══ DATA ══
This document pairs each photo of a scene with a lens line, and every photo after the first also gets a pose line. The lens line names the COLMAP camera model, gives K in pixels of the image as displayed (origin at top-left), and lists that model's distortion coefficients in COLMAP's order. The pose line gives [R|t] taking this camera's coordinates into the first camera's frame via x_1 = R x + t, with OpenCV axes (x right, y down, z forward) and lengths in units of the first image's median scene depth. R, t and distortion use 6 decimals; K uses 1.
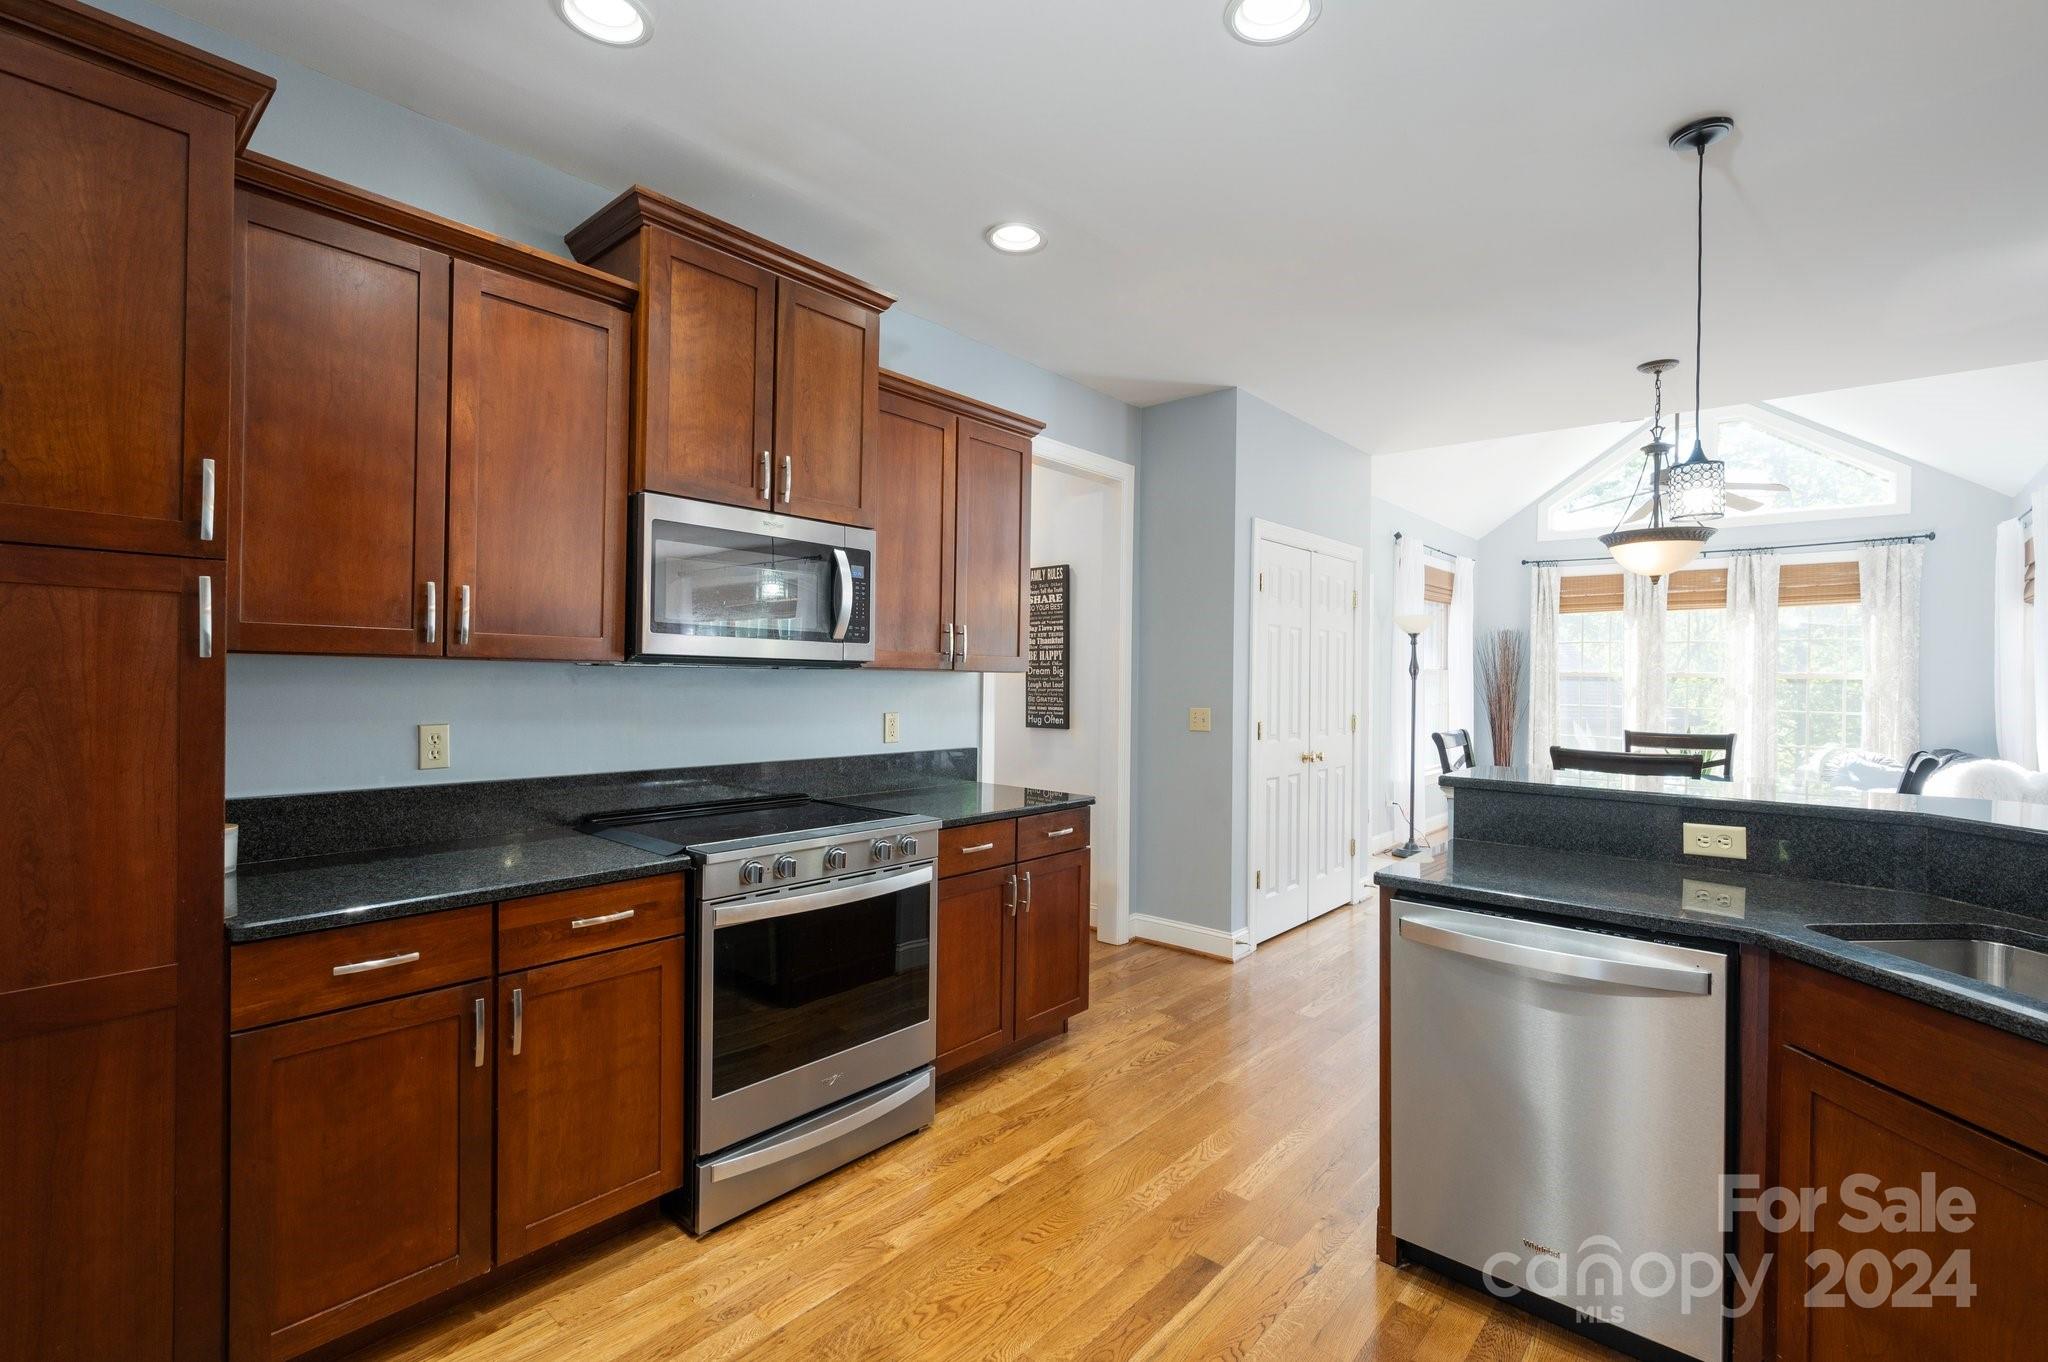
lens RADIAL K [[920.5, 0, 1011.4], [0, 920.5, 678.9], [0, 0, 1]] dist [0.000923, -0.000080]
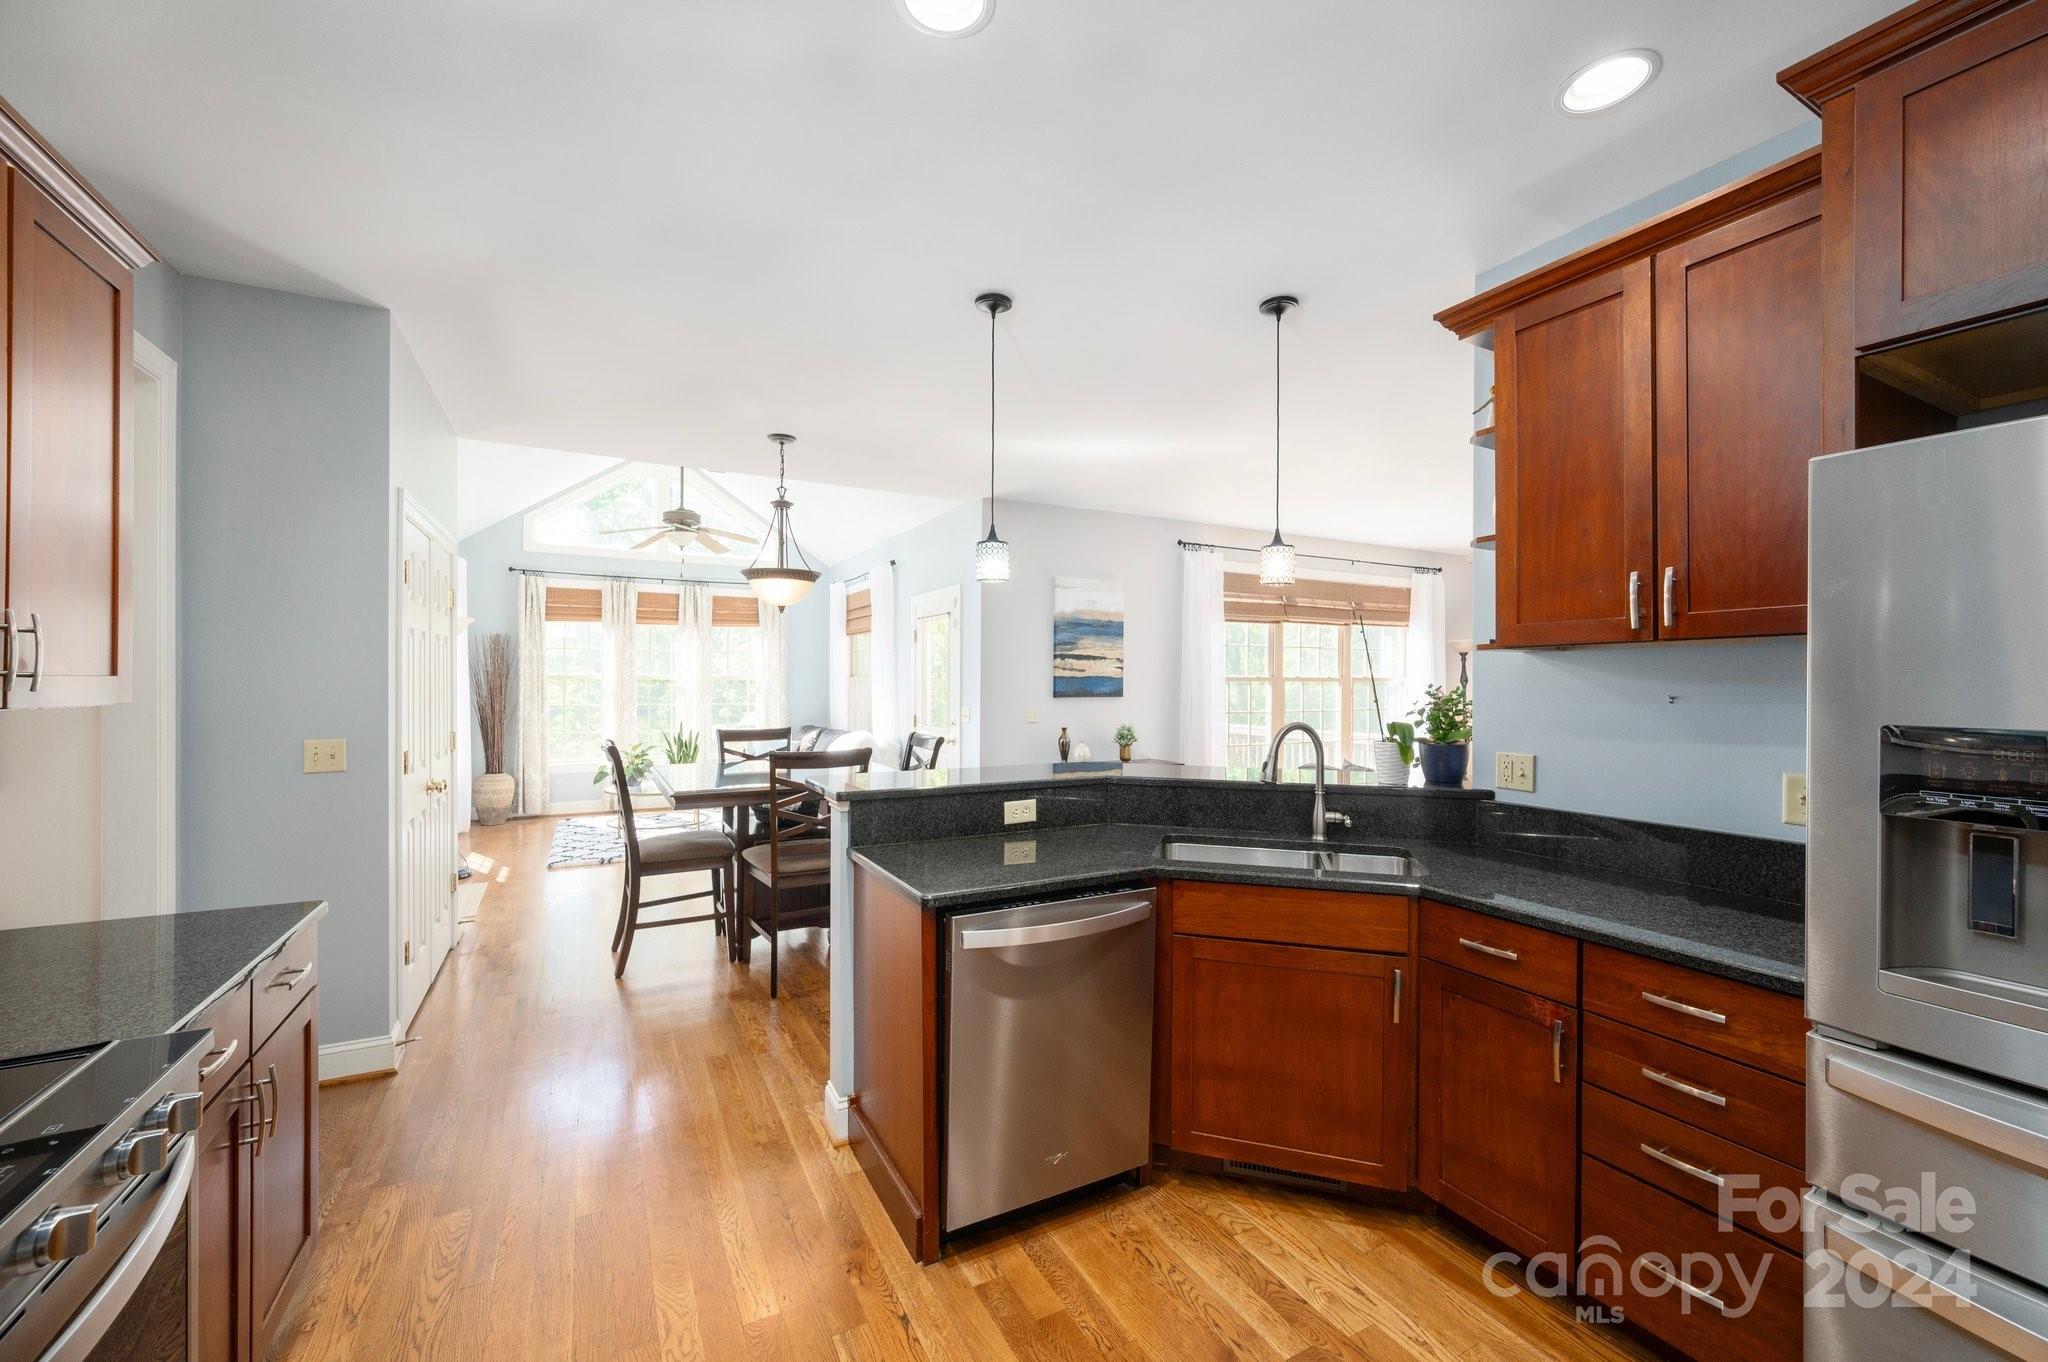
lens RADIAL K [[814.2, 0, 1022.0], [0, 814.2, 677.9], [0, 0, 1]] dist [0.000342, -0.000500]
pose [[0.343643, -0.009082, 0.939056, -0.201514], [0.002934, 0.999959, 0.008597, -0.020071], [-0.939096, -0.000199, 0.343656, 0.277721]]
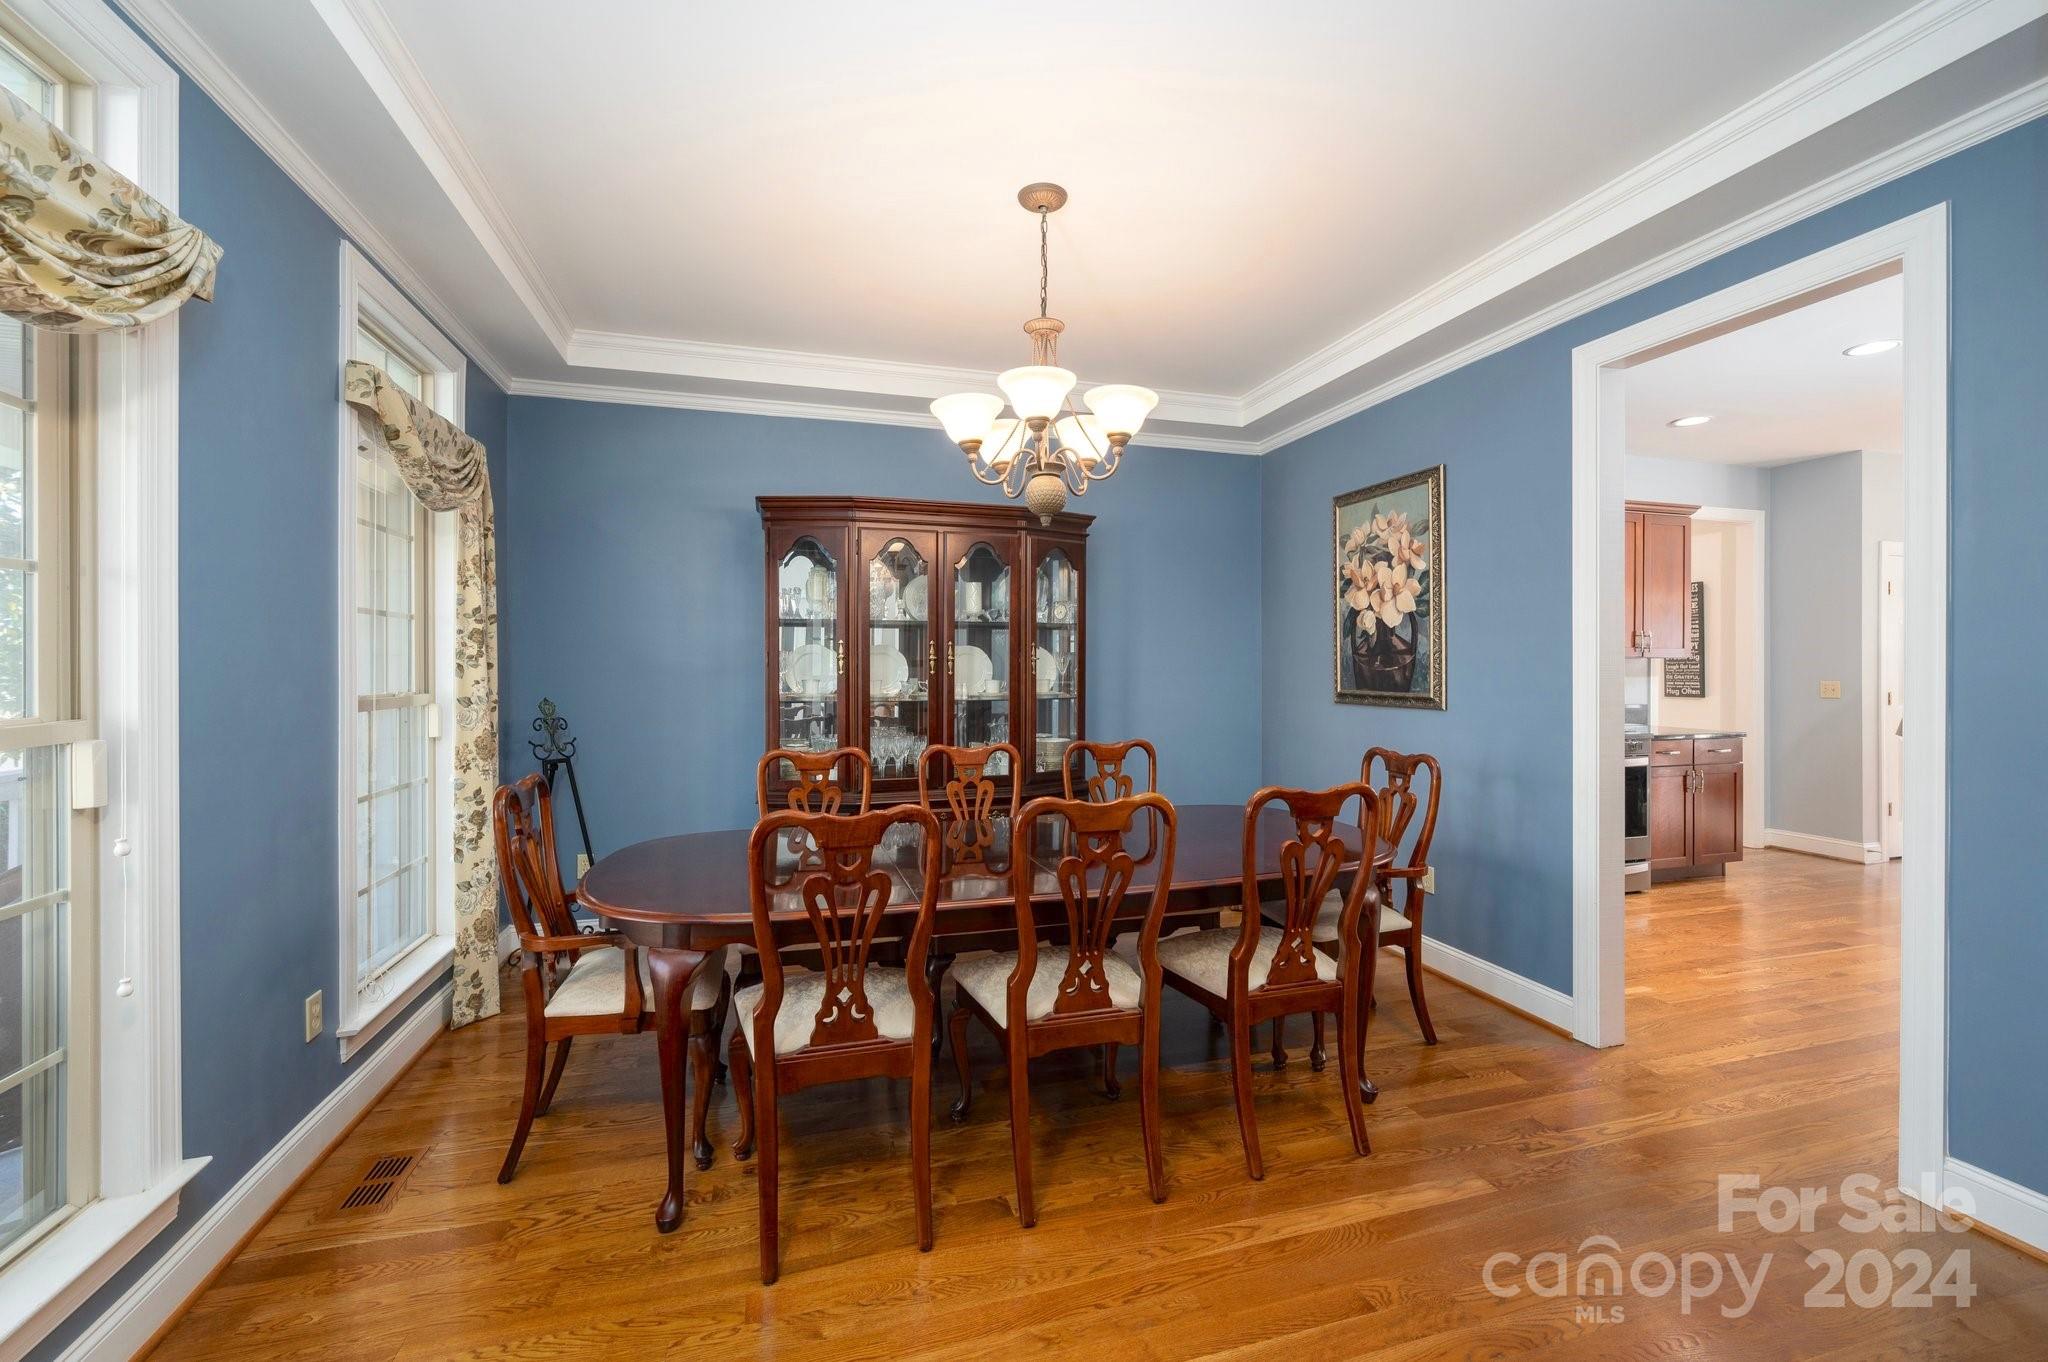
lens RADIAL K [[814.2, 0, 1031.9], [0, 814.2, 676.9], [0, 0, 1]] dist [0.000342, -0.000500]
pose [[0.847268, -0.012384, -0.531021, -0.166376], [0.012508, 0.999916, -0.003363, 0.014626], [0.531018, -0.003792, 0.847352, -0.697954]]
═══
- **TASK INSTRUCTIONS**: Give the entries above again exactly, minus their pictures.

- **REPLY TO THE TASK**:
This document pairs each photo of a scene with a lens line, and every photo after the first also gets a pose line. The lens line names the COLMAP camera model, gives K in pixels of the image as displayed (origin at top-left), and lists that model's distortion coefficients in COLMAP's order. The pose line gives [R|t] taking this camera's coordinates into the first camera's frame via x_1 = R x + t, with OpenCV axes (x right, y down, z forward) and lengths in units of the first image's median scene depth. R, t and distortion use 6 decimals; K uses 1.
lens RADIAL K [[920.5, 0, 1011.4], [0, 920.5, 678.9], [0, 0, 1]] dist [0.000923, -0.000080]
lens RADIAL K [[814.2, 0, 1022.0], [0, 814.2, 677.9], [0, 0, 1]] dist [0.000342, -0.000500]
pose [[0.343643, -0.009082, 0.939056, -0.201514], [0.002934, 0.999959, 0.008597, -0.020071], [-0.939096, -0.000199, 0.343656, 0.277721]]
lens RADIAL K [[814.2, 0, 1031.9], [0, 814.2, 676.9], [0, 0, 1]] dist [0.000342, -0.000500]
pose [[0.847268, -0.012384, -0.531021, -0.166376], [0.012508, 0.999916, -0.003363, 0.014626], [0.531018, -0.003792, 0.847352, -0.697954]]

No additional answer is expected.